AKP'ye seslenen Bahçeci, "Rojava'dan elinizi çekin. Rojava Devrimi bir kadın devrimidir. Kürdistanlı kadınların öncülük ettiği enternasyonalist bir mücadele mirasıdır. Demokratik ekolojik kadın özgürlükçü bir yaşamın inşasıdır. Erkek egemen zihniyetin en karanlık çetesi kadın düşmanı DAİŞ'in insanlığa karşı işlediği suçlara verilen en devrimci cevaptır. Halkların demokratik, eşit ve özgür bir şekilde bir arada yaşama iradesidir. Bu irade bugün tüm dünya halklarının mücadelesinde bir kutupyıldızıdır. Bu kutupyıldızının yolculuğunu durduramayacaksınız" diye konuştu.

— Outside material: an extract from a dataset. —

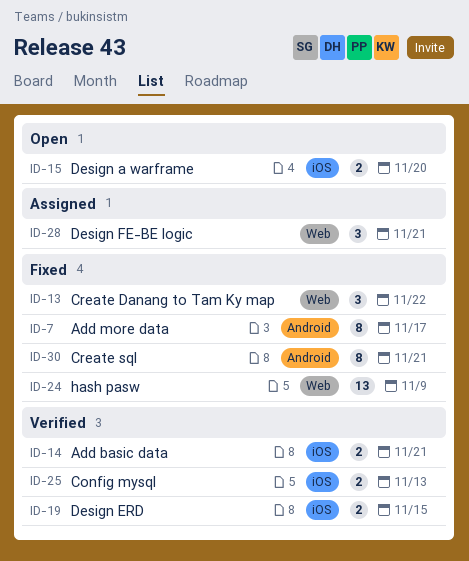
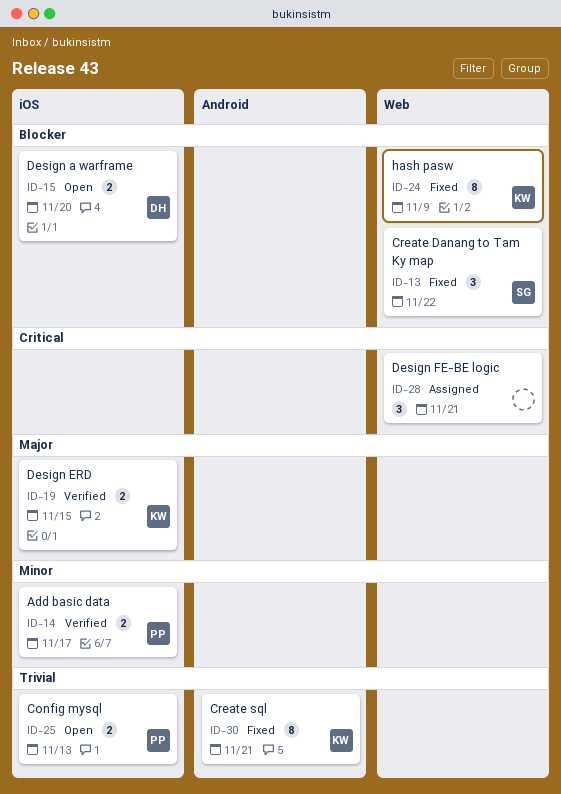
ID-7: present -> none
ID-14, due: Nov 21 -> Nov 17
ID-24, estimate: 13 -> 8
ID-25, status: Verified -> Open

'GENÇ KÜRT KADINLARINA ÖZEL SAVAŞ POLİTİKASI UYGULANIYOR'
Kayyum saldırıları ile eşbaşkanlık sisteminin hedeflendiğini hatırlatan Bahçeci, "AKP-MHP iktidarı özellikle 2015 yılından itibaren yeni savaş stratejisi, özel savaş politikalarıyla kadın bedenine, gençlerin hayatına, toplumsal yaşama ve ahlaki politik değerlere saldırmaktır. Özel savaş sömürgeci politikaların bir parçasıdır. Kadın kazanımlarına el konulması, halkın ajanlaştırılması, dil ve kültürün yasaklanması, halkın üretimden koparılarak mülksüzleştirilmesi, coğrafyanın militarize edilerek kuşatılması ve insansızlaştırılmasıdır" dedi. AKP-MHP iktidarının genç Kürt kadınlarına yönelik özel savaş politikası uyguladığını belirten Bahçeci, "Bu politikaları örgütlü mücadelemizle bertaraf edeceğiz" vurgusu yaptı.
'KADIN İTTİFAKI KURMALIYIZ'
Kadın cinayetlerinin cins kırımı haline geldiğini, kadın özgürlük mücadelesi yürüten kadınların gözaltı ve tutuklama saldırısı ile yıldırılmaya çalışıldığını hatırlatan ve şiddetin faili ile erkek egemen iktidar arasında işbirliği olduğunu vurgulayan Bahçeci, "Bizler bu kirli ittifaka karşı kadın ittifakını büyütmeye, öz savunmamızı örgütlenerek güçlendirmeye, 21'inci yüzyılı kadın yüzyılı yapmaya, yasaklanmaya çalışılan jin jiyan azadî sloganımızı yaşamsallaştırmaya ve dünya demokratik kadın konfedaralizmini kurmaya kararlıyız. Bu irademizi hiçbir güç kıramayacaktır" dedi.
"Barışın yolunun açılması amacıyla, sayın Öcalan üzerinde devam eden tecridin kalkması ve fiziki özgürlüğünün sağlanması için yürüttüğümüz mücadelemizi daha üst bir seviyeye taşımalıyız. Ev ev, kapı kapı, sokak sokak, mahalle mahalle çalışma yürütmeliyiz" diyen Bahçeci, kadınların toplumsal mücadelenin en önünde yer almaya devam edeceğini ifade etti.